Start of Page text
Most companies have great command over the metrics in their business when it comes to sales, operations and finance, but not when it comes to IT. Below are the top IT metrics to track and why.
The IT metrics businesses should be actively measuring
Tickets created each month from users and monitoring give you a sense of the disruptions that happened. On average each ticket submitted equates to 2 hours of loss productivity—the total time of futzing with it, asking others, waiting for help, and verifying a resolution.
Tickets responded to same day
This lets you know how many user requests were responded to by IT the same day they came in. Responsive support is key to user satisfaction with IT.
Tickets resolved same day
This metric lets you know how many user requests were resolved by IT the same day they came in. Quick resolutions are key to getting users back working and productive.
Tickets solved first touch
Lets you know users are getting the help they need without much hassle. Solving the ticket on the first attempt means your IT team has the right skill set to have command over the problem and eliminates endless escalations.
End of Page text
Start of Data listing
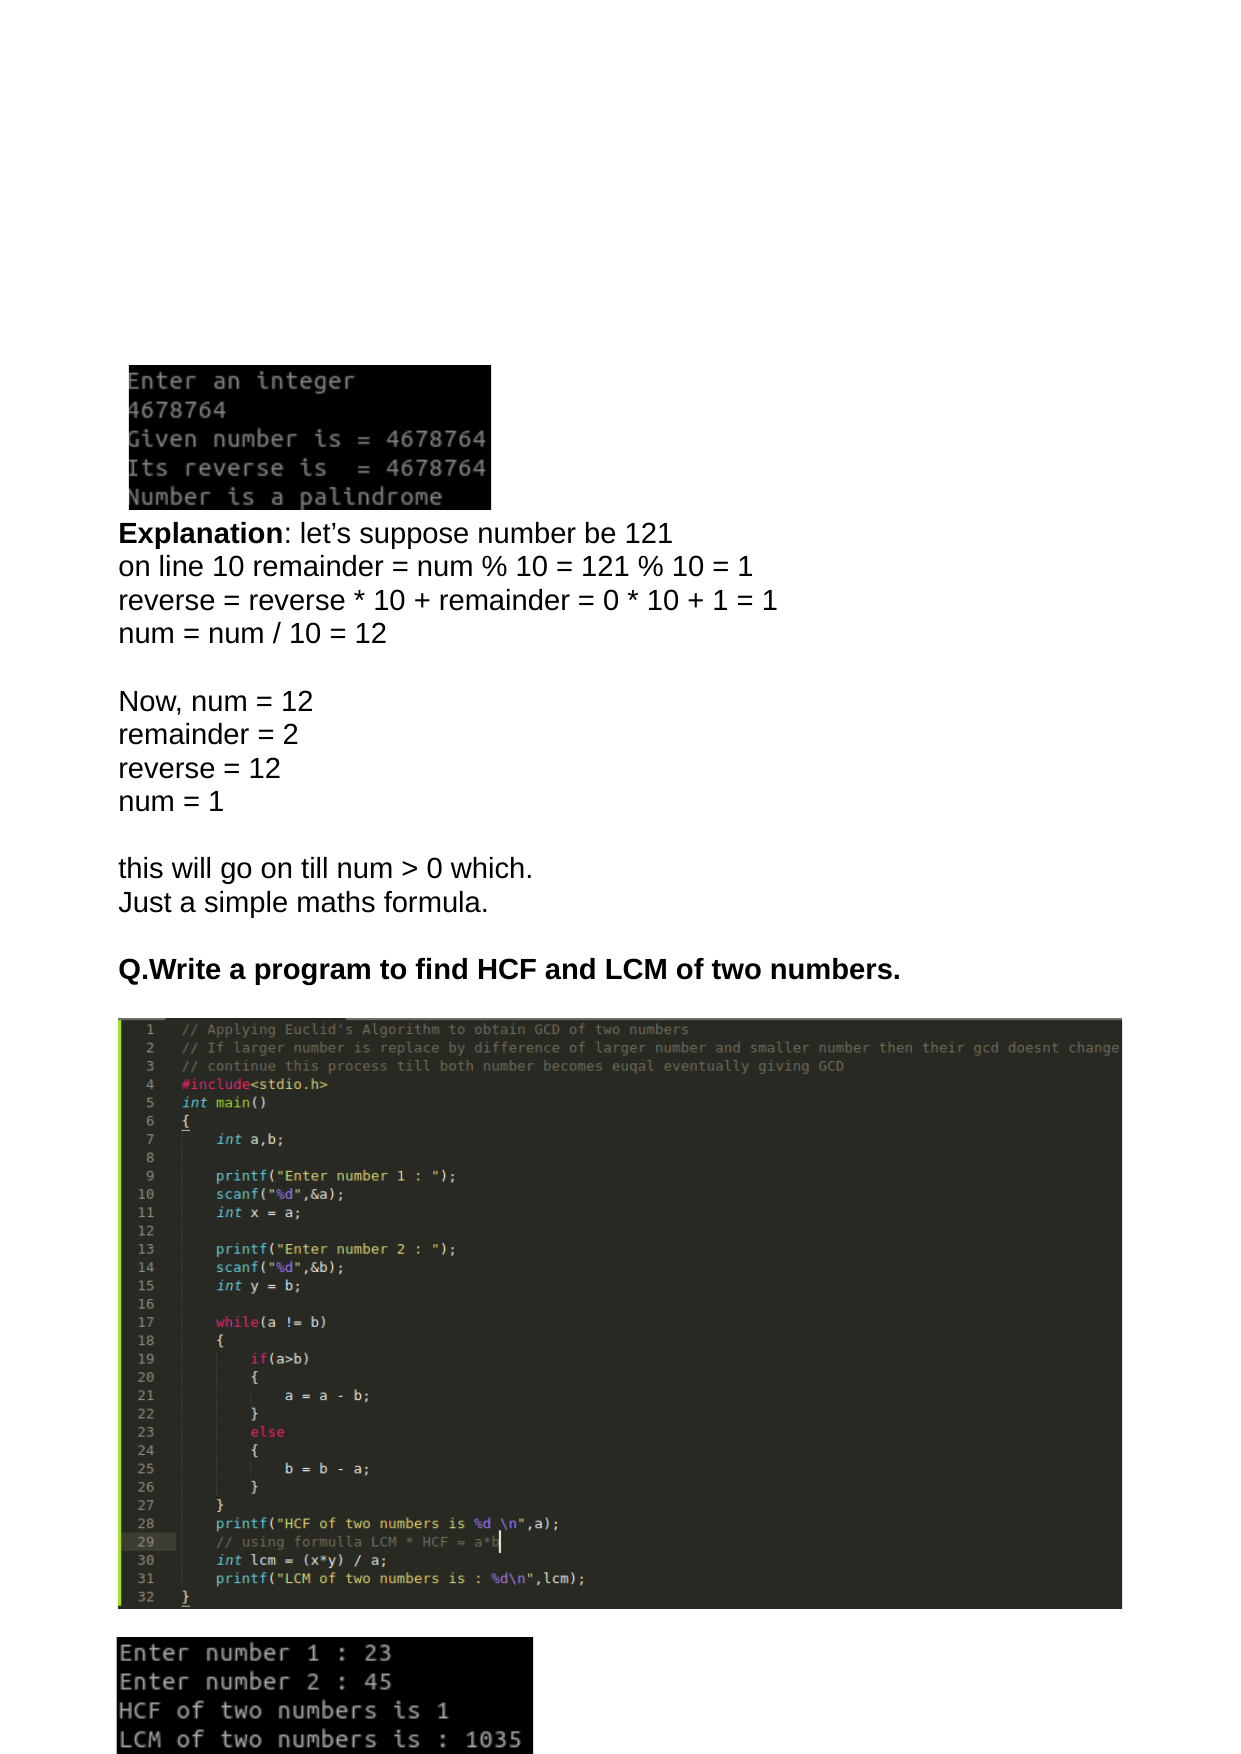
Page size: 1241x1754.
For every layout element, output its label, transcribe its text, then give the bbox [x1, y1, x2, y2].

text on line 10 remainder = num % 10 = 121 % 10 = 1 [118, 549, 1122, 583]
text reverse = reverse * 10 + remainder = 0 * 10 + 1 = 1 [118, 583, 1122, 616]
text num = 1 [118, 784, 1122, 818]
text Explanation: let’s suppose number be 121 [118, 516, 1122, 549]
text Q.Write a program to find HCF and LCM of two numbers. [118, 952, 1122, 985]
text num = num / 10 = 12 [118, 616, 1122, 650]
text remainder = 2 [118, 717, 1122, 751]
text Now, num = 12 [118, 683, 1122, 717]
text this will go on till num > 0 which. [118, 851, 1122, 885]
text Just a simple maths formula. [118, 885, 1122, 918]
text reverse = 12 [118, 751, 1122, 784]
End of Data listing
Your instructions: Retype the part of the text on IT metrics that begins at the words "Most companies have" and stops after the words "verifying a resolution.".

Result for this task:
Most companies have great command over the metrics in their business when it comes to sales, operations and finance, but not when it comes to IT. Below are the top IT metrics to track and why.
The IT metrics businesses should be actively measuring
Tickets created each month from users and monitoring give you a sense of the disruptions that happened. On average each ticket submitted equates to 2 hours of loss productivity—the total time of futzing with it, asking others, waiting for help, and verifying a resolution.